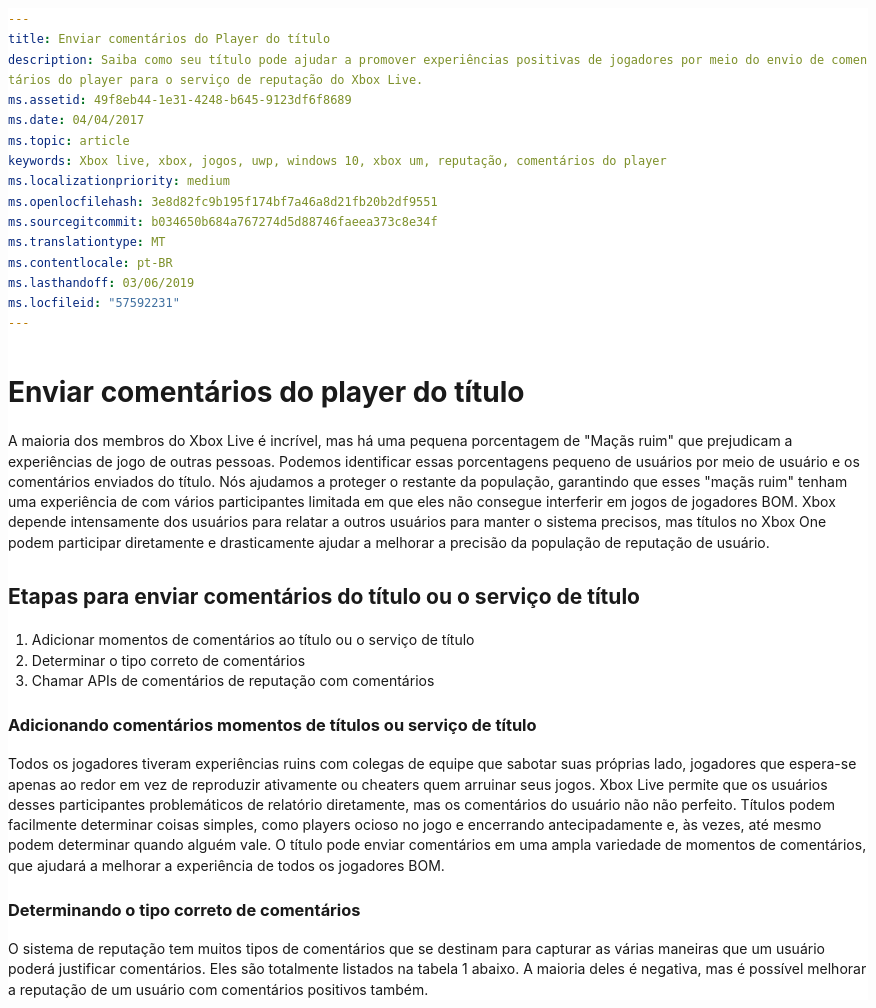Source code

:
 ```yaml
---
title: Enviar comentários do Player do título
description: Saiba como seu título pode ajudar a promover experiências positivas de jogadores por meio do envio de comentários do player para o serviço de reputação do Xbox Live.
ms.assetid: 49f8eb44-1e31-4248-b645-9123df6f8689
ms.date: 04/04/2017
ms.topic: article
keywords: Xbox live, xbox, jogos, uwp, windows 10, xbox um, reputação, comentários do player
ms.localizationpriority: medium
ms.openlocfilehash: 3e8d82fc9b195f174bf7a46a8d21fb20b2df9551
ms.sourcegitcommit: b034650b684a767274d5d88746faeea373c8e34f
ms.translationtype: MT
ms.contentlocale: pt-BR
ms.lasthandoff: 03/06/2019
ms.locfileid: "57592231"
---
```

# <a name="sending-player-feedback-from-your-title"></a>Enviar comentários do player do título
A maioria dos membros do Xbox Live é incrível, mas há uma pequena porcentagem de "Maçãs ruim" que prejudicam a experiências de jogo de outras pessoas. Podemos identificar essas porcentagens pequeno de usuários por meio de usuário e os comentários enviados do título. Nós ajudamos a proteger o restante da população, garantindo que esses "maçãs ruim" tenham uma experiência de com vários participantes limitada em que eles não consegue interferir em jogos de jogadores BOM. Xbox depende intensamente dos usuários para relatar a outros usuários para manter o sistema precisos, mas títulos no Xbox One podem participar diretamente e drasticamente ajudar a melhorar a precisão da população de reputação de usuário.

## <a name="steps-to-submit-feedback-from-title-or-title-service"></a>Etapas para enviar comentários do título ou o serviço de título
1. Adicionar momentos de comentários ao título ou o serviço de título
2. Determinar o tipo correto de comentários
3. Chamar APIs de comentários de reputação com comentários

### <a name="adding-feedback-moments-to-title-or-title-service"></a>Adicionando comentários momentos de títulos ou serviço de título
Todos os jogadores tiveram experiências ruins com colegas de equipe que sabotar suas próprias lado, jogadores que espera-se apenas ao redor em vez de reproduzir ativamente ou cheaters quem arruinar seus jogos. Xbox Live permite que os usuários desses participantes problemáticos de relatório diretamente, mas os comentários do usuário não não perfeito. Títulos podem facilmente determinar coisas simples, como players ocioso no jogo e encerrando antecipadamente e, às vezes, até mesmo podem determinar quando alguém vale. O título pode enviar comentários em uma ampla variedade de momentos de comentários, que ajudará a melhorar a experiência de todos os jogadores BOM.

### <a name="determining-the-correct-feedback-type"></a>Determinando o tipo correto de comentários
O sistema de reputação tem muitos tipos de comentários que se destinam para capturar as várias maneiras que um usuário poderá justificar comentários. Eles são totalmente listados na tabela 1 abaixo. A maioria deles é negativa, mas é possível melhorar a reputação de um usuário com comentários positivos também.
⁂
*EXERCISE*:
Output the lines above in full and exactly as given, omitting any pictures.

*OUTPUT*:
Source code

:
 ```yaml
---
title: Enviar comentários do Player do título
description: Saiba como seu título pode ajudar a promover experiências positivas de jogadores por meio do envio de comentários do player para o serviço de reputação do Xbox Live.
ms.assetid: 49f8eb44-1e31-4248-b645-9123df6f8689
ms.date: 04/04/2017
ms.topic: article
keywords: Xbox live, xbox, jogos, uwp, windows 10, xbox um, reputação, comentários do player
ms.localizationpriority: medium
ms.openlocfilehash: 3e8d82fc9b195f174bf7a46a8d21fb20b2df9551
ms.sourcegitcommit: b034650b684a767274d5d88746faeea373c8e34f
ms.translationtype: MT
ms.contentlocale: pt-BR
ms.lasthandoff: 03/06/2019
ms.locfileid: "57592231"
---
```

# <a name="sending-player-feedback-from-your-title"></a>Enviar comentários do player do título
A maioria dos membros do Xbox Live é incrível, mas há uma pequena porcentagem de "Maçãs ruim" que prejudicam a experiências de jogo de outras pessoas. Podemos identificar essas porcentagens pequeno de usuários por meio de usuário e os comentários enviados do título. Nós ajudamos a proteger o restante da população, garantindo que esses "maçãs ruim" tenham uma experiência de com vários participantes limitada em que eles não consegue interferir em jogos de jogadores BOM. Xbox depende intensamente dos usuários para relatar a outros usuários para manter o sistema precisos, mas títulos no Xbox One podem participar diretamente e drasticamente ajudar a melhorar a precisão da população de reputação de usuário.

## <a name="steps-to-submit-feedback-from-title-or-title-service"></a>Etapas para enviar comentários do título ou o serviço de título
1. Adicionar momentos de comentários ao título ou o serviço de título
2. Determinar o tipo correto de comentários
3. Chamar APIs de comentários de reputação com comentários

### <a name="adding-feedback-moments-to-title-or-title-service"></a>Adicionando comentários momentos de títulos ou serviço de título
Todos os jogadores tiveram experiências ruins com colegas de equipe que sabotar suas próprias lado, jogadores que espera-se apenas ao redor em vez de reproduzir ativamente ou cheaters quem arruinar seus jogos. Xbox Live permite que os usuários desses participantes problemáticos de relatório diretamente, mas os comentários do usuário não não perfeito. Títulos podem facilmente determinar coisas simples, como players ocioso no jogo e encerrando antecipadamente e, às vezes, até mesmo podem determinar quando alguém vale. O título pode enviar comentários em uma ampla variedade de momentos de comentários, que ajudará a melhorar a experiência de todos os jogadores BOM.

### <a name="determining-the-correct-feedback-type"></a>Determinando o tipo correto de comentários
O sistema de reputação tem muitos tipos de comentários que se destinam para capturar as várias maneiras que um usuário poderá justificar comentários. Eles são totalmente listados na tabela 1 abaixo. A maioria deles é negativa, mas é possível melhorar a reputação de um usuário com comentários positivos também.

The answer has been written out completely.